The final dimension isn’t one you usually think about, but it is a necessity of implementation and its existence does become important in certain other types of layers; this is the dimension of the array that organizes your batch of training samples - the “batch” dimension. This dimension is “Non-connected” in that each separate batch is isolated - different batches are not connected at all. Considered together, these four dimensions have a certain pleasing symmetry of function, which is evident in the three OpenCL kernels: convolve, backprop, and learn.
Understanding the above is important when constructing a convolutional weight layer, since when you construct it you need to supply the kernel size.

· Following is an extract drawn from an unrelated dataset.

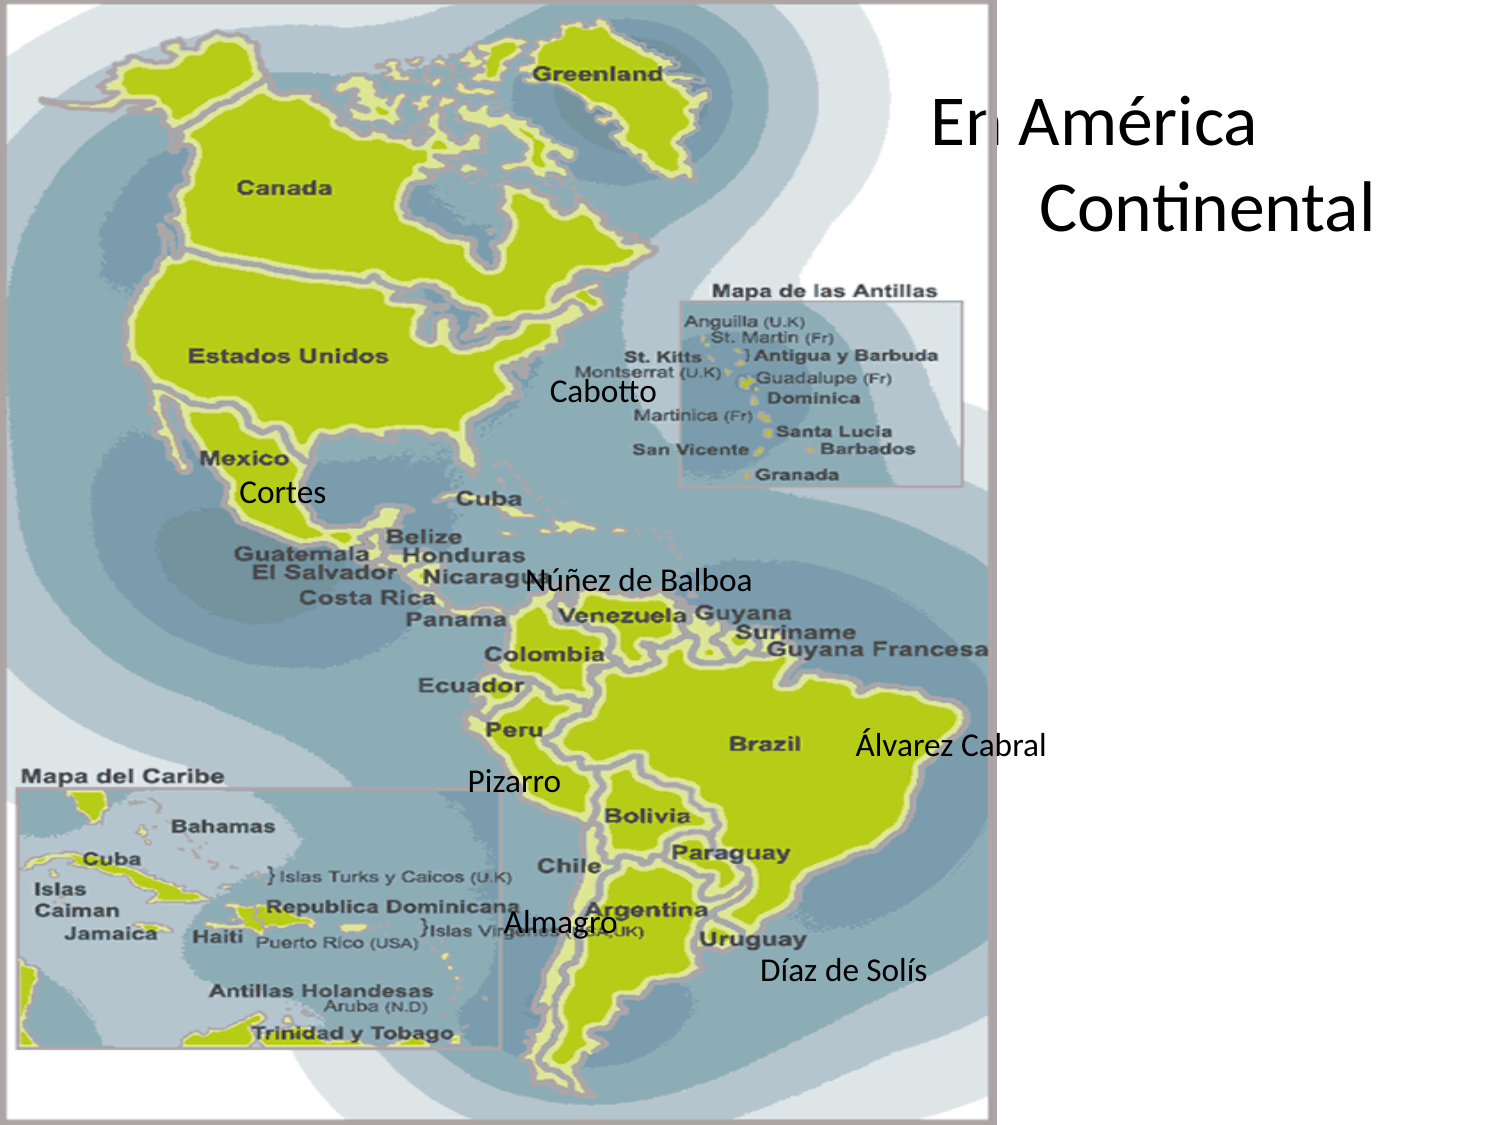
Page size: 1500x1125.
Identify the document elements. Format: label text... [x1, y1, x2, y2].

The kernel is the set of weights, and for the first two spatial dimensions they are easy to understand - a 5x5 kernel has 25 weights distributed around a rectangular neighborhood with width and height 5. The third dimension, however, is where you need to specify the number of weights. This is the number of input bands (e.g. 3 for RGB) multiplied by the number of output bands. Thus it is an error if the kernel does not have a multiple of the input’s number of bands. Another important point about convolutional layers is that it is very easy for them to learn an identity function - this may seem almost contrary to being useful, but it actually makes deeper networks possible. Think of it this way - in order for information to propitiate directly from the input to some deeply hidden layer, each layer on top of it will need to involve an identity mapping component. Thus easily-formed identity mappings can serve as virtual connections from the input to deeper network layers.
Overall, the kernel size gives you an effective parameterization with which to process image data, but keep in mind it never changes the width and height dimensions. Also, because of the need for 1-1 pixel centering, kernel width/height must be odd, and connections which spill over the edge are treated as 0.
Next comes the previously mentioned “Inception” layer that was introduced by the GoogLeNet paper. This is, in its general form, a set of parallel pipelines which process an input image using a set series of kernels in each pipeline. At the end of each pipeline is then several image tensors, all with the same spatial dimensions but an arbitrary number of bands. A single output image tensor is then formed by concatenating all the bands together. This is generally followed by a sub-sampling layer to reduce the spatial complexity as appropriate. A sequence of these Inception layers thus progressively “squeezes” the information from the spacial dimensions into the fully connected “color” bands, which become the categorization dimensions.
So finally, in the general architectural pattern of GoogLeNet, we have a pipeline of Inception layers, each of which involves a set of parallel pipelines made of convolution layers. The basic architecture could thus be described using an irregular 6-dimensional integer array, including a number of constraints of course.
My next major goal with MindsEye is to reproduce the training of GoogLeNet using the same architecture against the same dataset (ImageNet 2014). Currently, I am working on the kinks of getting OpenCL working on AWS EMR. Hopefully soon I will follow up with a step-by-step guide on how to build GoogLeNet yourself!